__Complete the following__.
1 - Please extract the stretch of the refactor plan from "High-level goals to" through "payloads (e.g., frames).", copying it word for word.
2 - In the refactor plan, which two libraries does the current JSON-over-HTTP transport with polling use?

__Extract__.
Thanks for the detailed summary and code. You’re on the right track with isolating documents into separate OS processes and brokering cross-process calls. Below is an actionable plan that addresses the main flaws and guides a refactor toward a robust, efficient, and cross-platform architecture.

High-level goals to keep
- Keep process isolation per document (“renderer”), supervised by a single “workspace” process.
- Enforce single-writer/single-process ownership for resources that require it (e.g., database).
- Allow renderers to call services via well-defined, capability-gated IPC.
- Ensure a renderer crash doesn’t bring down the workspace or other renderers.
- Provide a high-throughput/low-overhead path for large payloads (e.g., frames).

What’s problematic today
- Transport and protocol
  - JSON over HTTP with polling (ureq + tiny_http) is inefficient, blocking, and hard to extend (no backpressure, no streaming, high overhead for binary frames).

__Data excerpts__.
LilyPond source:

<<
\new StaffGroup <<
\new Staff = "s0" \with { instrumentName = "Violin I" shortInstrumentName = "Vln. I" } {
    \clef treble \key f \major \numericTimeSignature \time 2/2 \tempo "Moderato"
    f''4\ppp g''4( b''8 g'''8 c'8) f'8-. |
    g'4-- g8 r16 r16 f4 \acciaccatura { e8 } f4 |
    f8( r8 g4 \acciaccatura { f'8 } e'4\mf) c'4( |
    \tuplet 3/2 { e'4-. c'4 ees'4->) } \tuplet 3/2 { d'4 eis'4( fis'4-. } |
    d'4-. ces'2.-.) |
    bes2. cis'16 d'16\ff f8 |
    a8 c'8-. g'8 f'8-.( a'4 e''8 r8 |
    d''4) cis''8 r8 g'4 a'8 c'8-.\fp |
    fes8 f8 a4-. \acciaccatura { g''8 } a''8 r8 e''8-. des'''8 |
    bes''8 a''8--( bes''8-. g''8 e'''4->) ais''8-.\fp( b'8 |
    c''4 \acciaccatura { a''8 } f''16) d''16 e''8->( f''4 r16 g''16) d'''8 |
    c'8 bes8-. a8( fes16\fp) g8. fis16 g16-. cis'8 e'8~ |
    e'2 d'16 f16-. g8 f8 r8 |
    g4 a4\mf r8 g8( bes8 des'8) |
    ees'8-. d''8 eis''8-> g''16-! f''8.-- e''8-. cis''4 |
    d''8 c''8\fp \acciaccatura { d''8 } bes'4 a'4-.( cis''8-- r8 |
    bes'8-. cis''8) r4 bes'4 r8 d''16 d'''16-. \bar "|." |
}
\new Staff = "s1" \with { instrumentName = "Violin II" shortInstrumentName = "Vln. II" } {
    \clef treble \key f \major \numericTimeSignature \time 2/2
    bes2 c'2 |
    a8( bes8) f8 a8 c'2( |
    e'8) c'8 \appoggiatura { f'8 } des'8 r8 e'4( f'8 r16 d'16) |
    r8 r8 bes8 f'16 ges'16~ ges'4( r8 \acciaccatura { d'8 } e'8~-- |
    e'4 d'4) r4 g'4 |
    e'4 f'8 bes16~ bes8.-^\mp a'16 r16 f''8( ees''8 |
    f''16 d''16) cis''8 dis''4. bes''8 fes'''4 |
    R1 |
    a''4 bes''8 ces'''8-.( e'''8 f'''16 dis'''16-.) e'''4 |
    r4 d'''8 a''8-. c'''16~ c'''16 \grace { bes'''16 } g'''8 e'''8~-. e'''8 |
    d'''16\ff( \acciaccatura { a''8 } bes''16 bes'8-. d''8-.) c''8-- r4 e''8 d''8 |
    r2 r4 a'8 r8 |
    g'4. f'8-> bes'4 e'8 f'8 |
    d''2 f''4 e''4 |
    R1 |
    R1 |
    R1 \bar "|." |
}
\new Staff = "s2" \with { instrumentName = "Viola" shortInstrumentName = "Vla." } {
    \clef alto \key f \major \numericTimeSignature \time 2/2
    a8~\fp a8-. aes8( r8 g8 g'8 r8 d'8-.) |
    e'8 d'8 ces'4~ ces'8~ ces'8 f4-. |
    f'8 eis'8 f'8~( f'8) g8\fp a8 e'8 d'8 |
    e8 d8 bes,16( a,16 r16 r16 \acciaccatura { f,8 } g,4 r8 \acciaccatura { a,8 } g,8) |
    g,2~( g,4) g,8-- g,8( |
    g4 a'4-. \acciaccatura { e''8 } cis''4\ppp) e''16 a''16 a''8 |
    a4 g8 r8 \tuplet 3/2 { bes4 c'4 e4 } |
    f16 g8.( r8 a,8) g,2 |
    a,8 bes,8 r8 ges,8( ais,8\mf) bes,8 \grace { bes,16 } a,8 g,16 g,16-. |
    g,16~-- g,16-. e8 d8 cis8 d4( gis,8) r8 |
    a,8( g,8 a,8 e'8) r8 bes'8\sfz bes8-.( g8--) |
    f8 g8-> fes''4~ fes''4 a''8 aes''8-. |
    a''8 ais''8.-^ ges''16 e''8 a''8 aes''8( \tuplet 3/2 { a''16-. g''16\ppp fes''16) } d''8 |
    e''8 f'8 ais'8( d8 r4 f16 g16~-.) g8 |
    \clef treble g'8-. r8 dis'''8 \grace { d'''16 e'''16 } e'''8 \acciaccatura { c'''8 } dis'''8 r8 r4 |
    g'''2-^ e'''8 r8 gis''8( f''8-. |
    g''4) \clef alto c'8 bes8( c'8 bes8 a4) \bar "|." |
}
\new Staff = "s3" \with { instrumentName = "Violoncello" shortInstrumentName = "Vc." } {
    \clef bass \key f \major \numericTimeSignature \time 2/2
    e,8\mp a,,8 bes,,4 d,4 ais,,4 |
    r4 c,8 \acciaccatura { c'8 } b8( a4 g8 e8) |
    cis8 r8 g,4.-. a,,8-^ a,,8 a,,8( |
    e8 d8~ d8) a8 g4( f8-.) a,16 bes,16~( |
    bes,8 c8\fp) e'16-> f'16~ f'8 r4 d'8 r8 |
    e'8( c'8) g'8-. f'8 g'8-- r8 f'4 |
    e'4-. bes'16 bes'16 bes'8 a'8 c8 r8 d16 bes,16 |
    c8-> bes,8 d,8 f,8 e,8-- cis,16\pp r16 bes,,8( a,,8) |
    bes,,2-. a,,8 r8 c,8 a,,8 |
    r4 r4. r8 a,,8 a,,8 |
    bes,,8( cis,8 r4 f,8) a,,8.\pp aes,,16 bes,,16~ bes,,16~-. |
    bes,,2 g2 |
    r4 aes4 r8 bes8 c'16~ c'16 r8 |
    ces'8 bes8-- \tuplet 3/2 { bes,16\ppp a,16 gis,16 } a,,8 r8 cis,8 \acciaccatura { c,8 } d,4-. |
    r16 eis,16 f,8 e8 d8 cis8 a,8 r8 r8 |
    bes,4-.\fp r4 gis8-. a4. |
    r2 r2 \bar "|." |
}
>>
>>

__Final answers__.
1 -
High-level goals to keep
- Keep process isolation per document (“renderer”), supervised by a single “workspace” process.
- Enforce single-writer/single-process ownership for resources that require it (e.g., database).
- Allow renderers to call services via well-defined, capability-gated IPC.
- Ensure a renderer crash doesn’t bring down the workspace or other renderers.
- Provide a high-throughput/low-overhead path for large payloads (e.g., frames).

2 - ureq and tiny_http.